_Exercise_
Everything in the listing except the pictures should be written out exactly.

_Exercise data_
=======
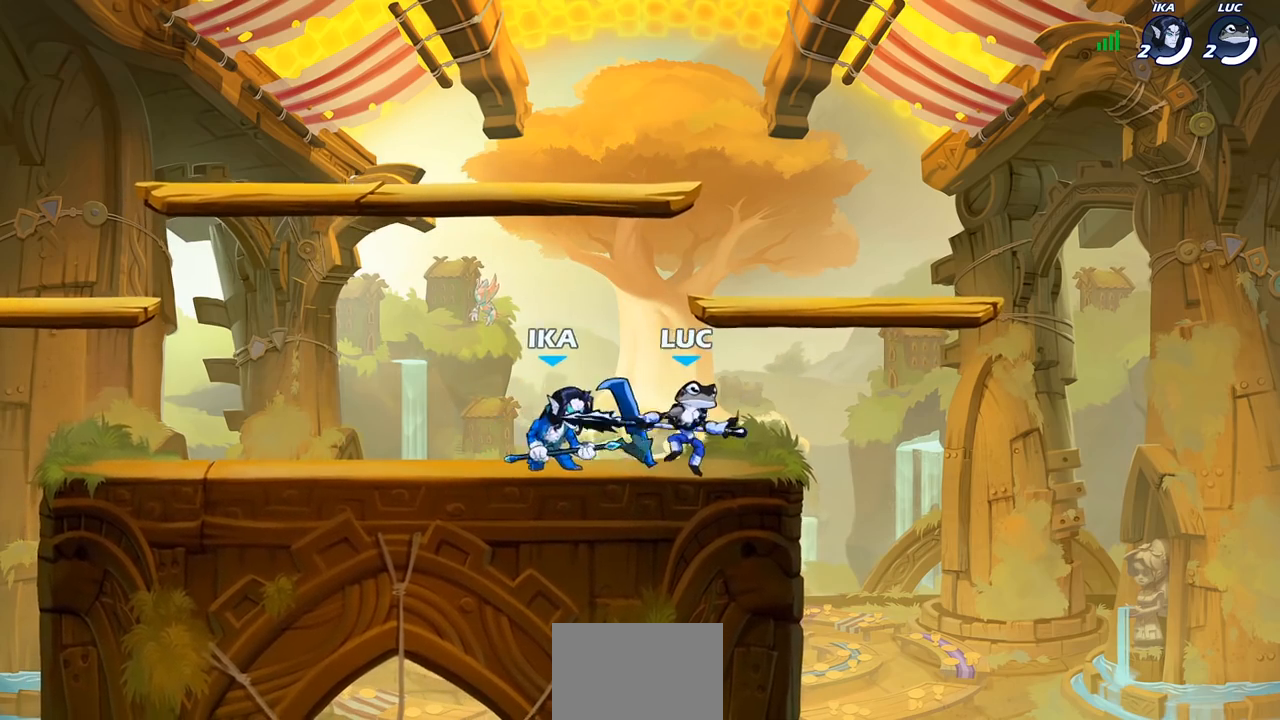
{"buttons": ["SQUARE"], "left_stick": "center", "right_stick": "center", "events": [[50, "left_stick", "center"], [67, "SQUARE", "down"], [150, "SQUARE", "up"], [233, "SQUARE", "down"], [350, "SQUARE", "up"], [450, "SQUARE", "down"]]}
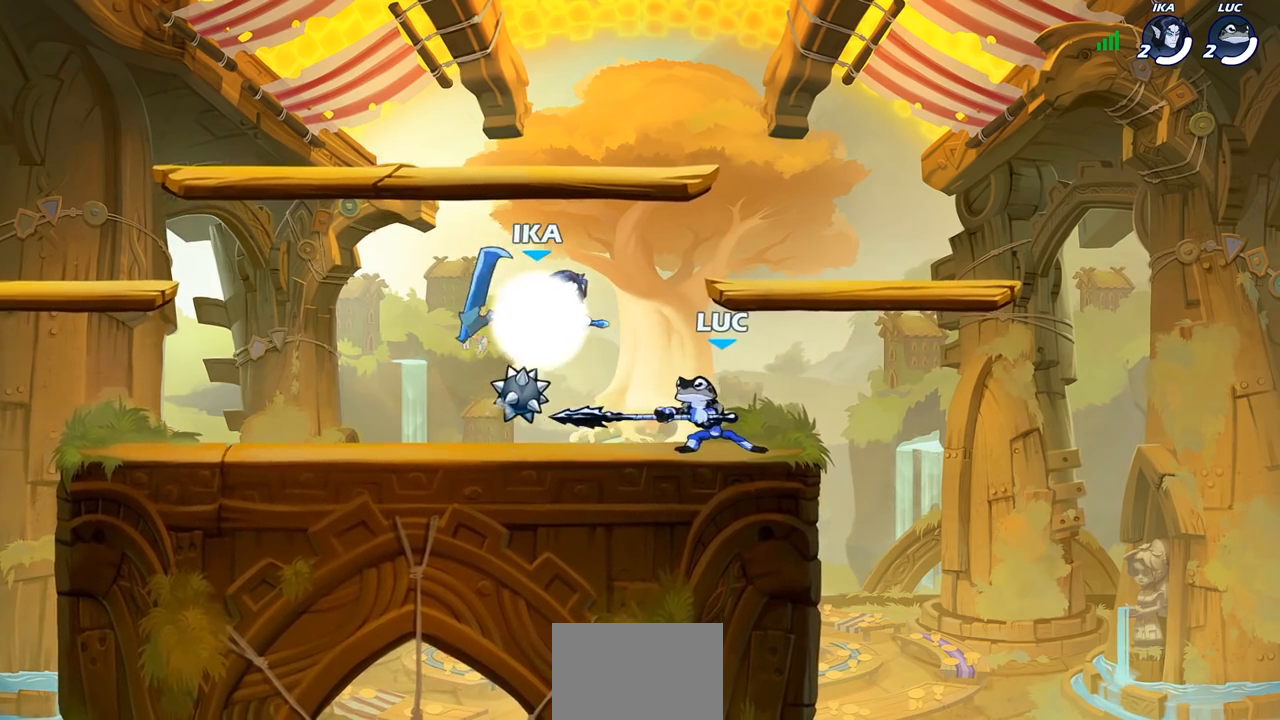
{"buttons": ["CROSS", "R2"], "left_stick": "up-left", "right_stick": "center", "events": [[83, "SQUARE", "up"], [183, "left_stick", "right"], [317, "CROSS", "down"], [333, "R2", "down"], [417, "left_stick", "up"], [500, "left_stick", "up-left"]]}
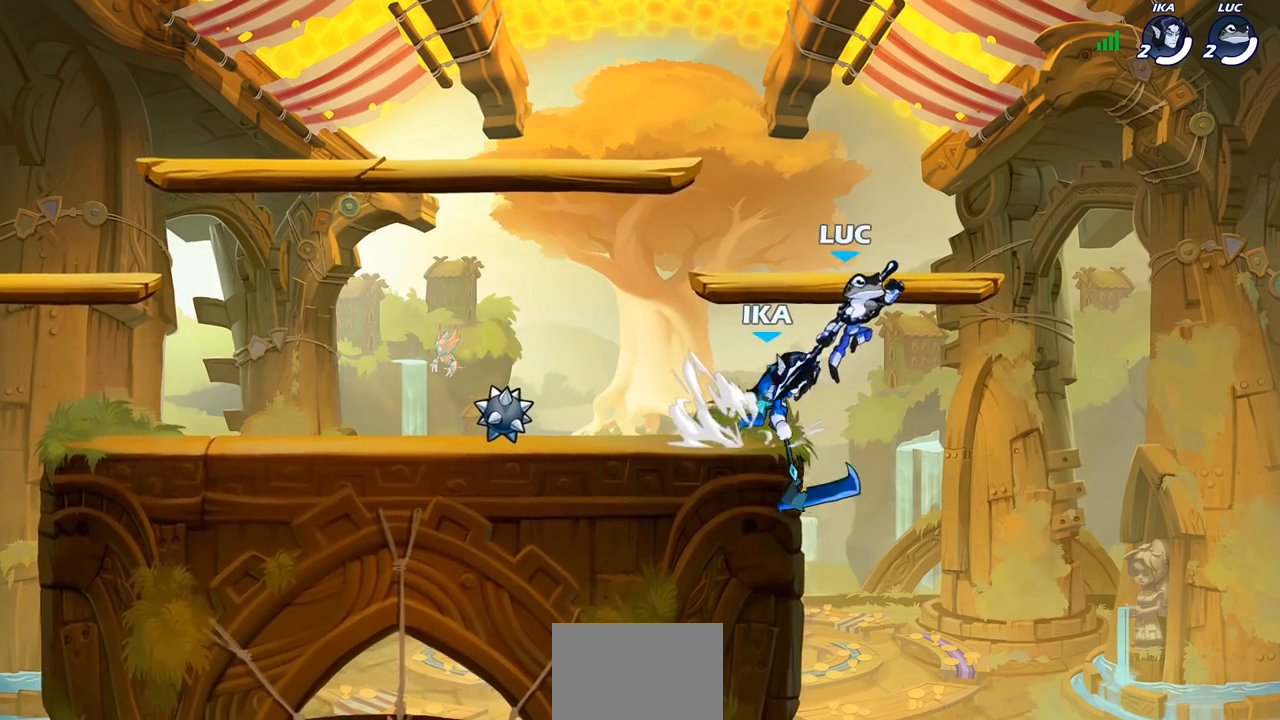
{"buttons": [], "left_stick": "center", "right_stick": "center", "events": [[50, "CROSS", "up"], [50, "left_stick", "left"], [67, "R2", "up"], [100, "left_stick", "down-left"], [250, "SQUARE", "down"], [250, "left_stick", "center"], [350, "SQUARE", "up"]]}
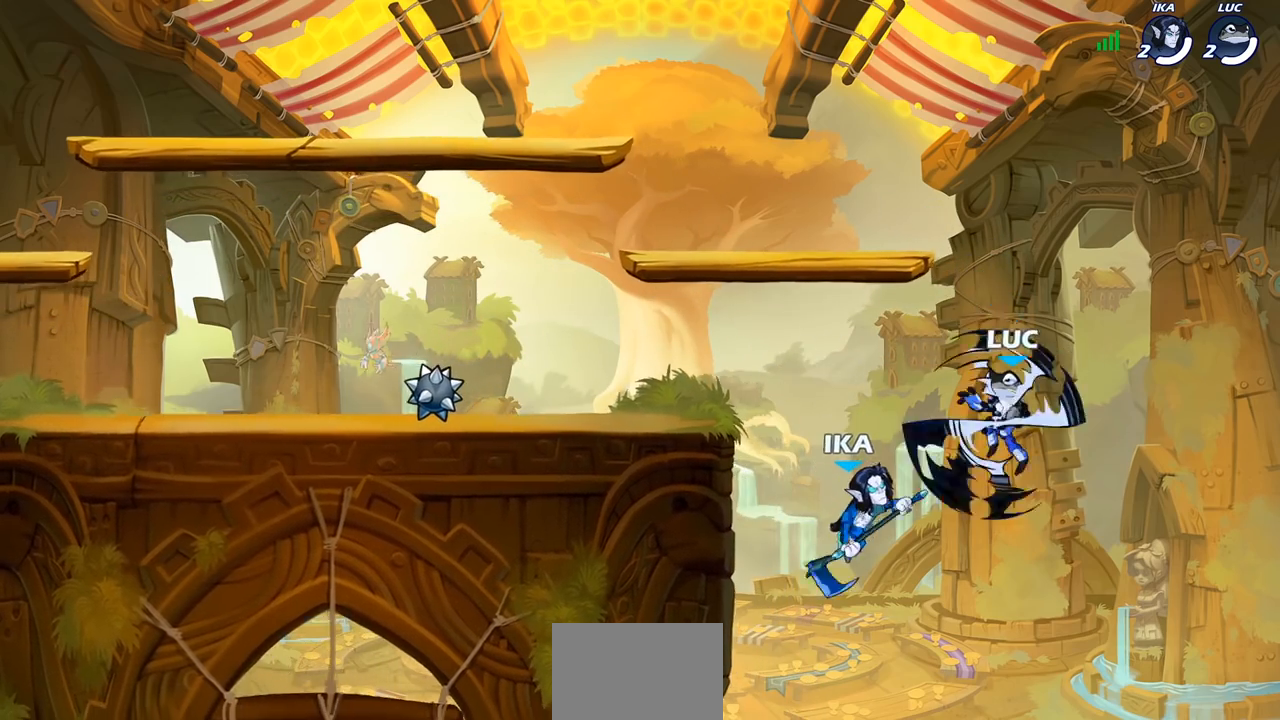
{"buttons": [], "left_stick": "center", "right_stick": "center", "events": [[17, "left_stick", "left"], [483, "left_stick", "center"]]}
=======
_The completed task_
{"buttons": ["SQUARE"], "left_stick": "center", "right_stick": "center", "events": [[50, "left_stick", "center"], [67, "SQUARE", "down"], [150, "SQUARE", "up"], [233, "SQUARE", "down"], [350, "SQUARE", "up"], [450, "SQUARE", "down"]]}
{"buttons": ["CROSS", "R2"], "left_stick": "up-left", "right_stick": "center", "events": [[83, "SQUARE", "up"], [183, "left_stick", "right"], [317, "CROSS", "down"], [333, "R2", "down"], [417, "left_stick", "up"], [500, "left_stick", "up-left"]]}
{"buttons": [], "left_stick": "center", "right_stick": "center", "events": [[50, "CROSS", "up"], [50, "left_stick", "left"], [67, "R2", "up"], [100, "left_stick", "down-left"], [250, "SQUARE", "down"], [250, "left_stick", "center"], [350, "SQUARE", "up"]]}
{"buttons": [], "left_stick": "center", "right_stick": "center", "events": [[17, "left_stick", "left"], [483, "left_stick", "center"]]}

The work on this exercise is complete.